EXERCISE DIRECTIONS >>
Where a line in the records holds "elbow", count it once; return only the final number.

** Opening INPUT DATA block **

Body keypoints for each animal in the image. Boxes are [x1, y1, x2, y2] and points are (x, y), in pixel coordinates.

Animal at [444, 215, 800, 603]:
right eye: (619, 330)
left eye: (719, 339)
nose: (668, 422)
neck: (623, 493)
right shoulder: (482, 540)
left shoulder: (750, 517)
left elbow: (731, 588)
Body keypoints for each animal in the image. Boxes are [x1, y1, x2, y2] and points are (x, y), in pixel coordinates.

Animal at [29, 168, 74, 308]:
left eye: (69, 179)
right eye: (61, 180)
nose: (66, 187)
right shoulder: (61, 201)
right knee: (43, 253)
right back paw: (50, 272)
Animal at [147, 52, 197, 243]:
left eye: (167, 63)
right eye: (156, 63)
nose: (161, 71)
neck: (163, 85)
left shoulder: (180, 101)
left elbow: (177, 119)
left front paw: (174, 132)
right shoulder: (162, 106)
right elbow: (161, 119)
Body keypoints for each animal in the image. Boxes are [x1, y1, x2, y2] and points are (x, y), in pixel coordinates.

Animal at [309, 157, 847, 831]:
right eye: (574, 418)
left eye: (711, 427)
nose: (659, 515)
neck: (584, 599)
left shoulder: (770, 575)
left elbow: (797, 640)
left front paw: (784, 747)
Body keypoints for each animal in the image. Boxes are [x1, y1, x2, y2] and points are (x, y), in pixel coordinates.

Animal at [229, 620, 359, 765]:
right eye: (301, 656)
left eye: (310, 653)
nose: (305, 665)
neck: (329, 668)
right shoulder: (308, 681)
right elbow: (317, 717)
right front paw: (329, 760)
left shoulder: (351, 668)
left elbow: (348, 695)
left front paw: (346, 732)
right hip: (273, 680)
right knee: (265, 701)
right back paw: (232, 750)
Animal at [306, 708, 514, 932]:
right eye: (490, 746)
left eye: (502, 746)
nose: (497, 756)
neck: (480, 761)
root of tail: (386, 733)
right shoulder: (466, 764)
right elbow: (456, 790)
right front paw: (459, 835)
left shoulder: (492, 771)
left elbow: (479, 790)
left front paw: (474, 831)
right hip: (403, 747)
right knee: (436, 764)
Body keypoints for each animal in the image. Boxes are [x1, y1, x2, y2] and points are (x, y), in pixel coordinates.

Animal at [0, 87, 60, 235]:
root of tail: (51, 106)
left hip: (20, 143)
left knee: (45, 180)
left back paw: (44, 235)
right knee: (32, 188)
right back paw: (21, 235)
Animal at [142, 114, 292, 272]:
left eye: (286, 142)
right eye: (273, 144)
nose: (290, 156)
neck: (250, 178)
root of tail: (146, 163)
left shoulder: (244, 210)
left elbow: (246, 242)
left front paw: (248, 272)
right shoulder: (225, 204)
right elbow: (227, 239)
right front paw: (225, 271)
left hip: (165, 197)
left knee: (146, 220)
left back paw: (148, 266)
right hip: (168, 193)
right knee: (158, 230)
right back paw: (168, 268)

** Closing INPUT DATA block **

SOLUTION >>
10